> _DATA FOR THIS EXERCISE_:
────

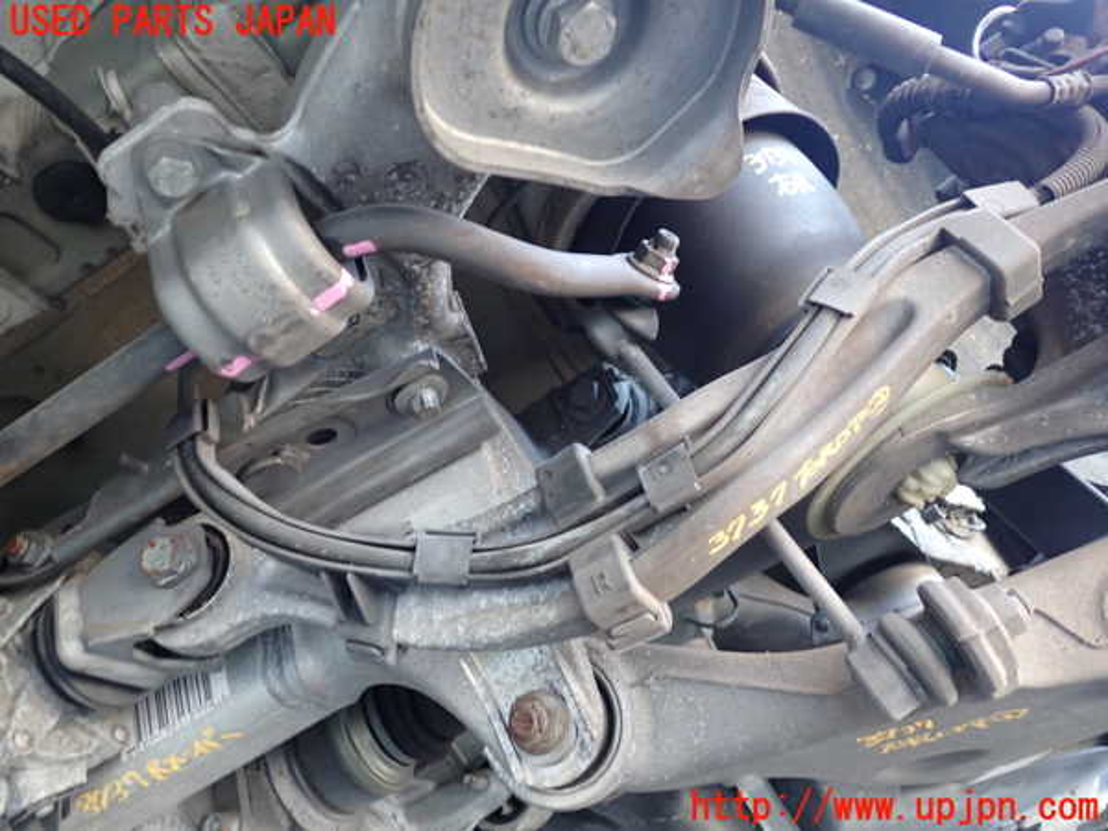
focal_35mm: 28
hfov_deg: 63.4
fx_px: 896
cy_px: 416
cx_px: 554
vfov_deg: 49.7
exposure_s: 1/30
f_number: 2.2
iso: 200
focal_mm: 5.05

────

> _INSTRUCTIONS FOR THE TASK_:
Only an exact, picture-free copy of the entries counts as the answer.

> _ANSWER SECTION_:
focal_35mm: 28
hfov_deg: 63.4
fx_px: 896
cy_px: 416
cx_px: 554
vfov_deg: 49.7
exposure_s: 1/30
f_number: 2.2
iso: 200
focal_mm: 5.05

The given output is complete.